→ Dataset
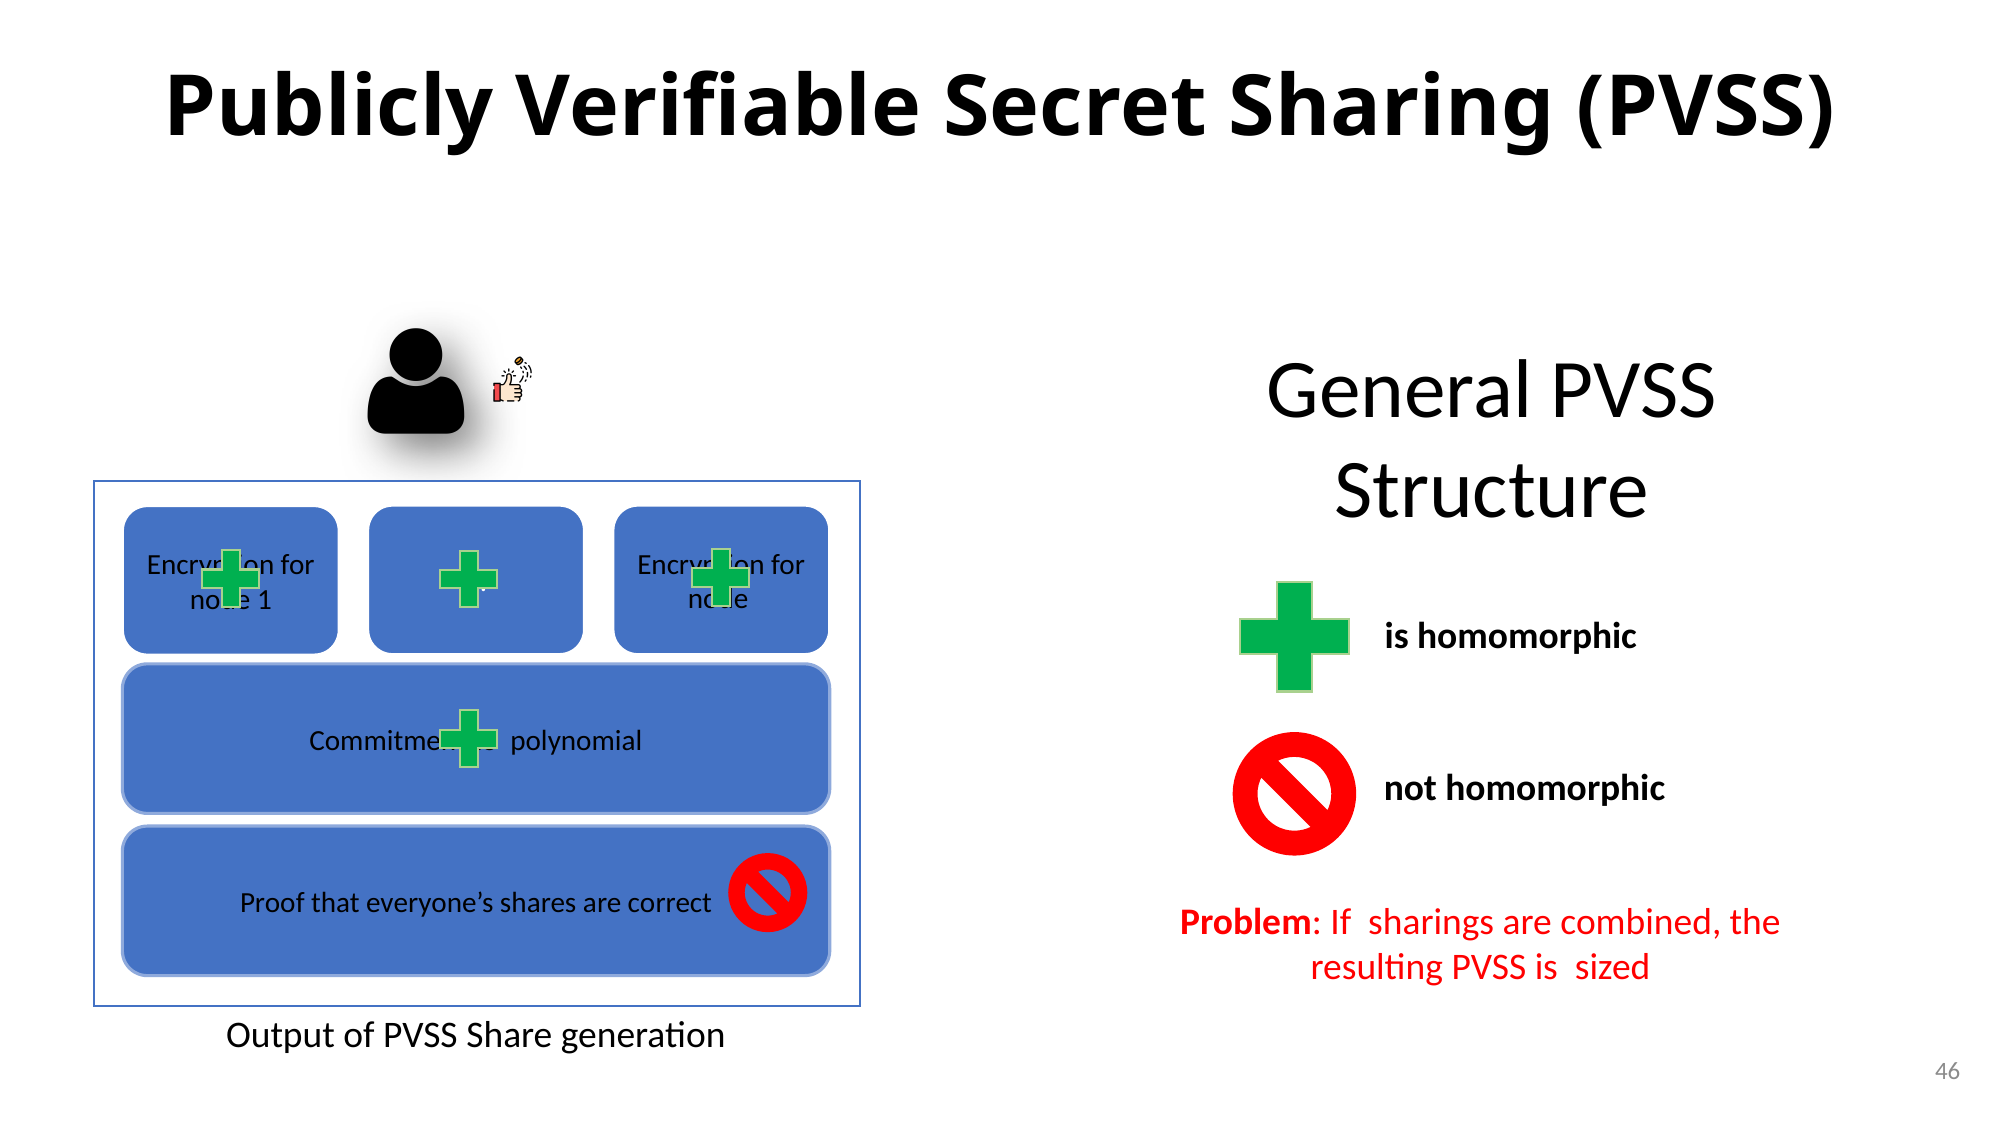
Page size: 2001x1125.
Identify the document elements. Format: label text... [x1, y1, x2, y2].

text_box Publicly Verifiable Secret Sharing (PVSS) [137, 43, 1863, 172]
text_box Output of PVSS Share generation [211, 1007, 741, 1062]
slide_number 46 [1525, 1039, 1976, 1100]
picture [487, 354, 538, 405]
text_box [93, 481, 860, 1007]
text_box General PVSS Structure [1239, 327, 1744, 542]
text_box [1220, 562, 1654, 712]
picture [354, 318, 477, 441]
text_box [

→ Try it
Copy every line above exactly, leaving no picture in the copy.

→ Response to this exercise
Page size: 2001x1125.
Identify the document elements. Format: label text... [x1, y1, x2, y2].

text_box Publicly Verifiable Secret Sharing (PVSS) [137, 43, 1863, 172]
text_box Output of PVSS Share generation [211, 1007, 741, 1062]
slide_number 46 [1525, 1039, 1976, 1100]
picture [487, 354, 538, 405]
text_box [93, 481, 860, 1007]
text_box General PVSS Structure [1239, 327, 1744, 542]
text_box [1220, 562, 1654, 712]
picture [354, 318, 477, 441]
text_box [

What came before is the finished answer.